- _Task brief_: The listing below is to be copied exactly, with pictures excluded.

- _Data shown_:
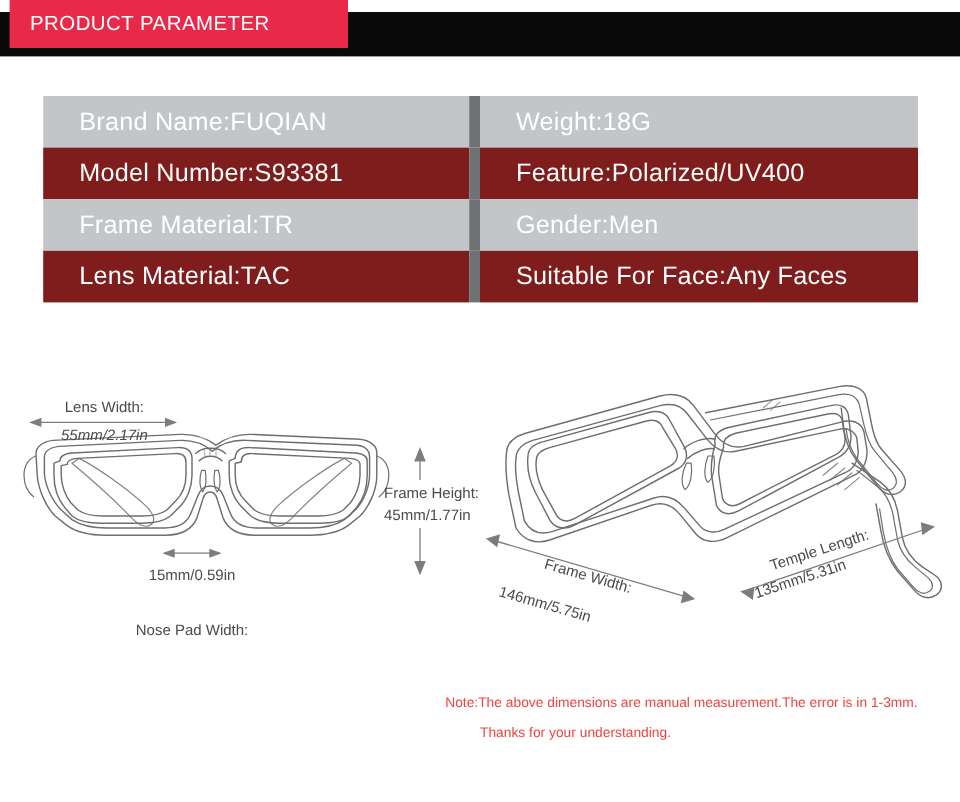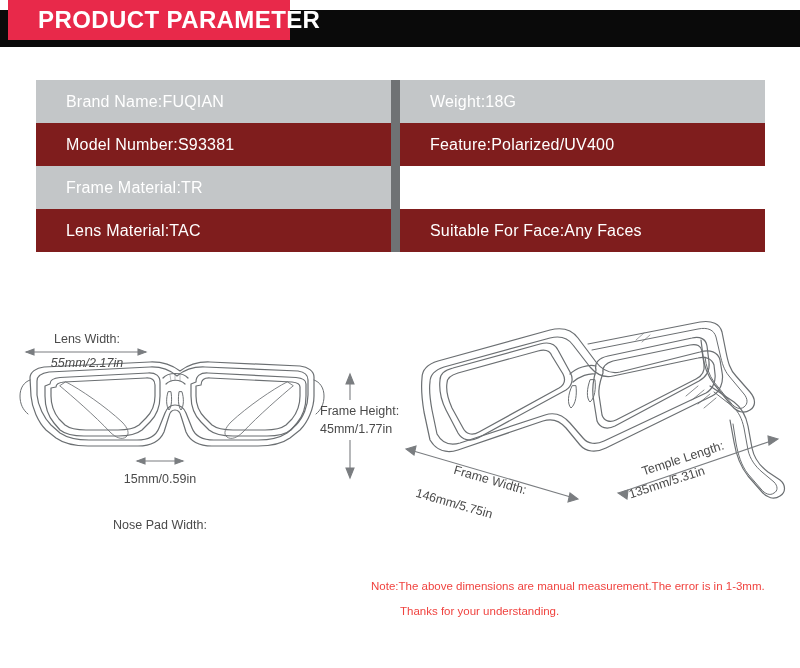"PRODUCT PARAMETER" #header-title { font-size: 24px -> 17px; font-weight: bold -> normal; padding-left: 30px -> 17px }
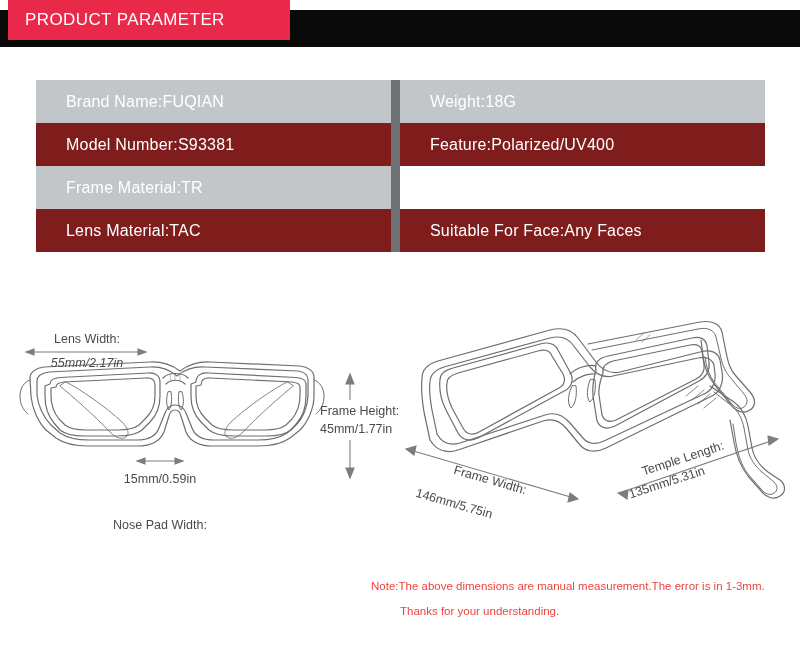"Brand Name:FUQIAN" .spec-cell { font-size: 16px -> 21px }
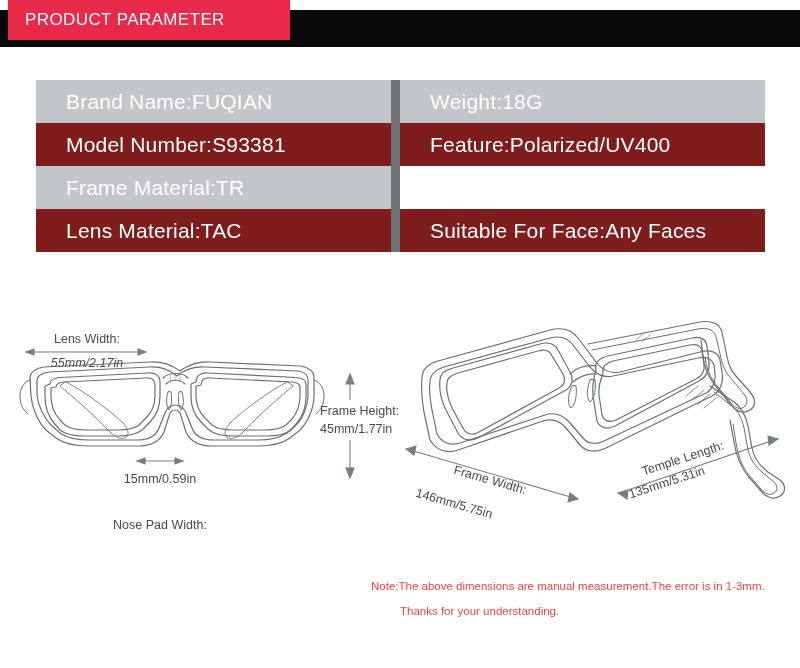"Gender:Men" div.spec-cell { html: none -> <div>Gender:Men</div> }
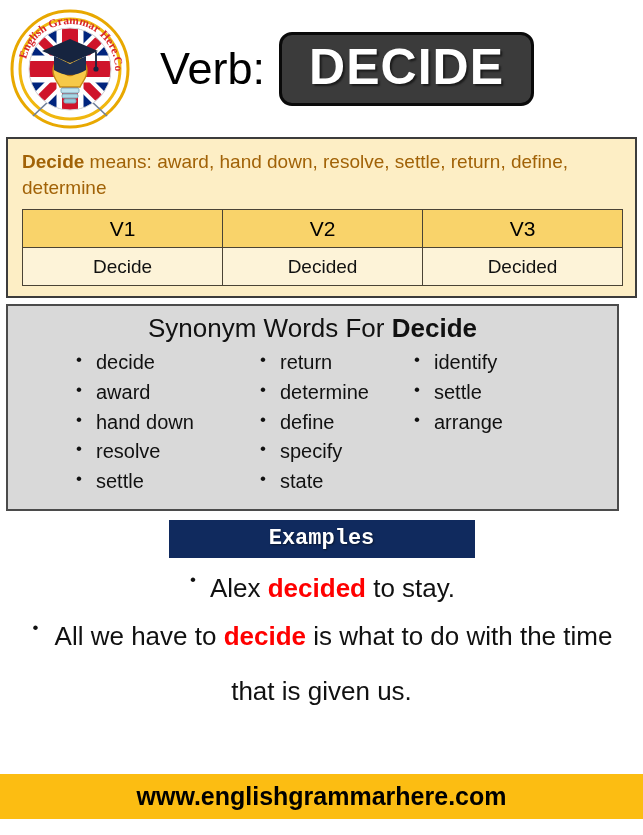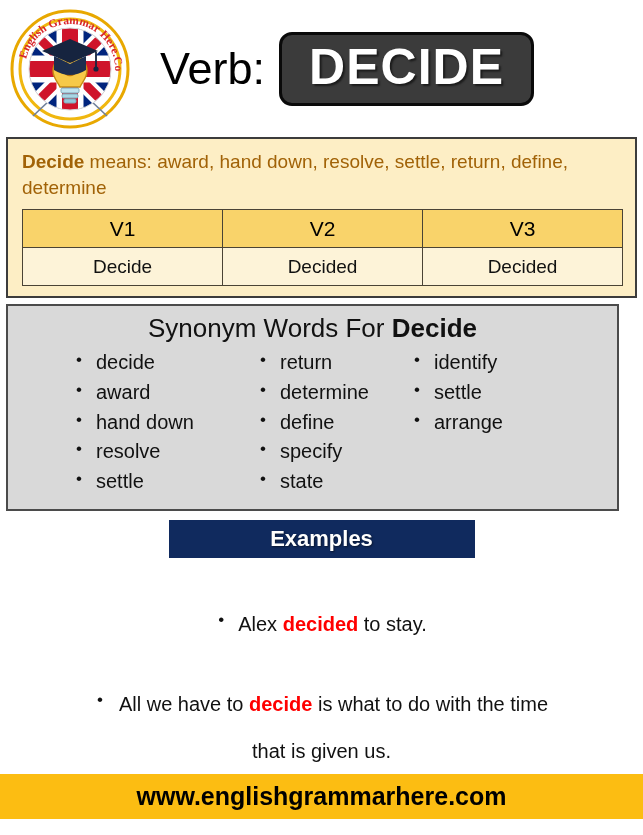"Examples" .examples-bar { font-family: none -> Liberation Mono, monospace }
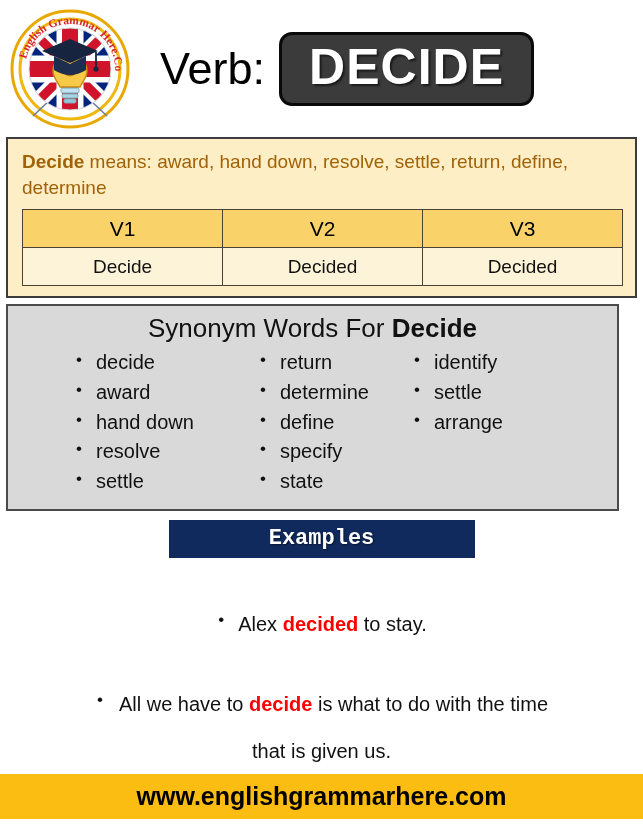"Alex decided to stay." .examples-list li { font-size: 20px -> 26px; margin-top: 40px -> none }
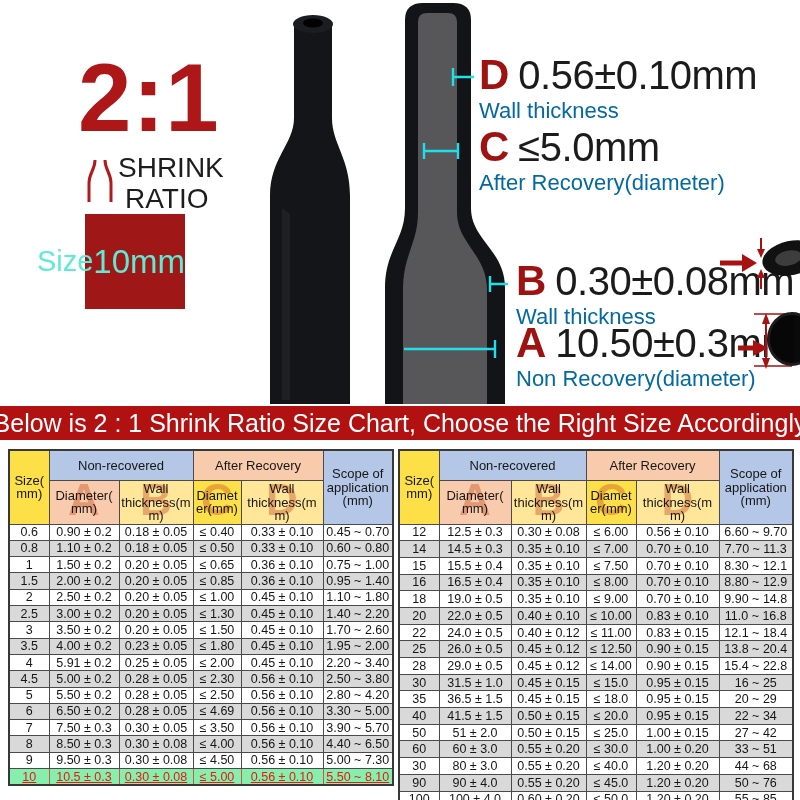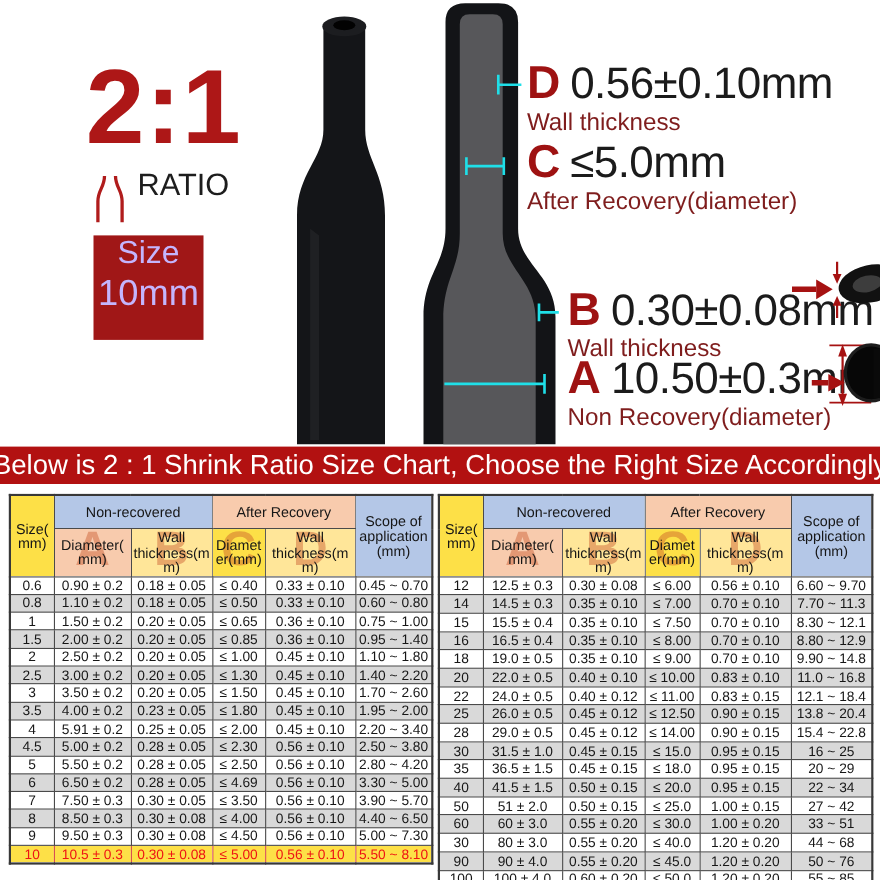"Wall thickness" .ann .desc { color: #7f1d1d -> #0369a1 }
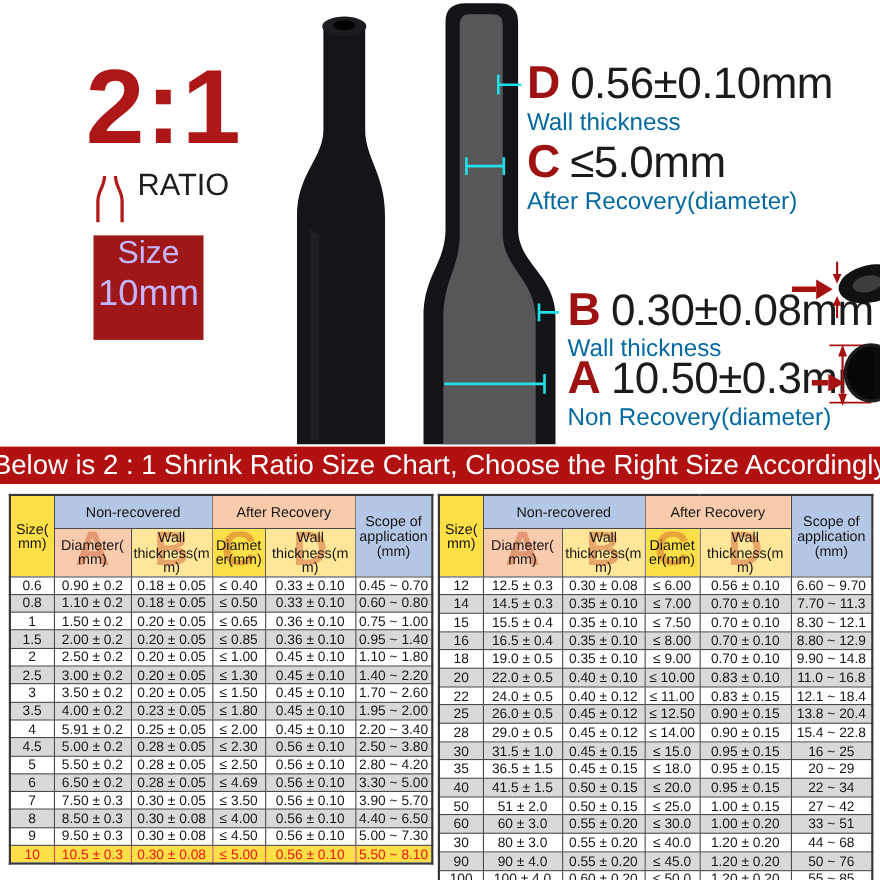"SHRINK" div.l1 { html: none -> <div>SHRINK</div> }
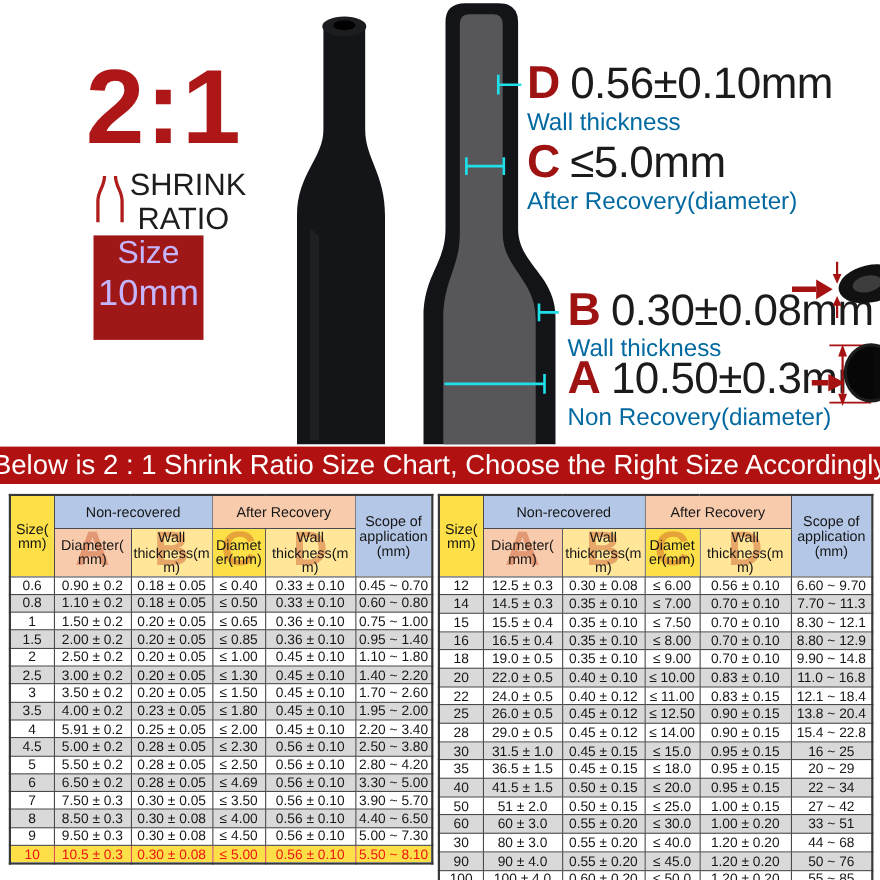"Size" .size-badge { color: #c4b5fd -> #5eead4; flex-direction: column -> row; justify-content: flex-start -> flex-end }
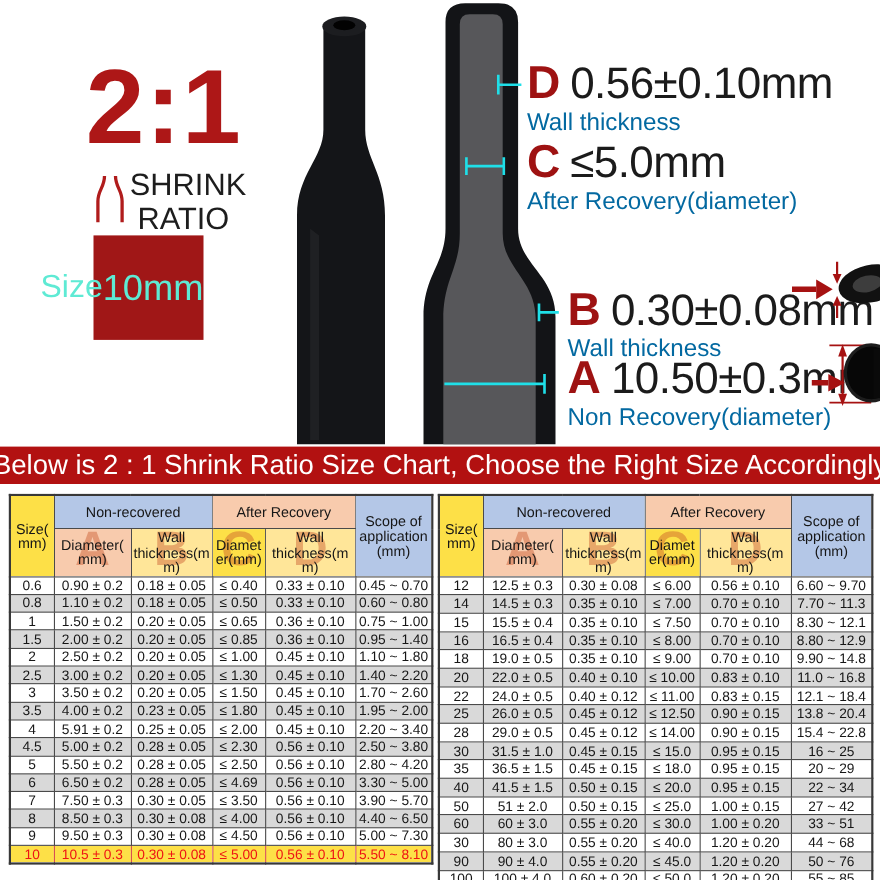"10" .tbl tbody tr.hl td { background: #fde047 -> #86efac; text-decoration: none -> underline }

- _Result of this exercise_:
"PRODUCT PARAMETER" #header-title { font-size: 24px -> 17px; font-weight: bold -> normal; padding-left: 30px -> 17px }
"Brand Name:FUQIAN" .spec-cell { font-size: 16px -> 21px }
"Gender:Men" div.spec-cell { html: none -> <div>Gender:Men</div> }
"Examples" .examples-bar { font-family: none -> Liberation Mono, monospace }
"Alex decided to stay." .examples-list li { font-size: 20px -> 26px; margin-top: 40px -> none }
"Wall thickness" .ann .desc { color: #7f1d1d -> #0369a1 }
"SHRINK" div.l1 { html: none -> <div>SHRINK</div> }
"Size" .size-badge { color: #c4b5fd -> #5eead4; flex-direction: column -> row; justify-content: flex-start -> flex-end }
"10" .tbl tbody tr.hl td { background: #fde047 -> #86efac; text-decoration: none -> underline }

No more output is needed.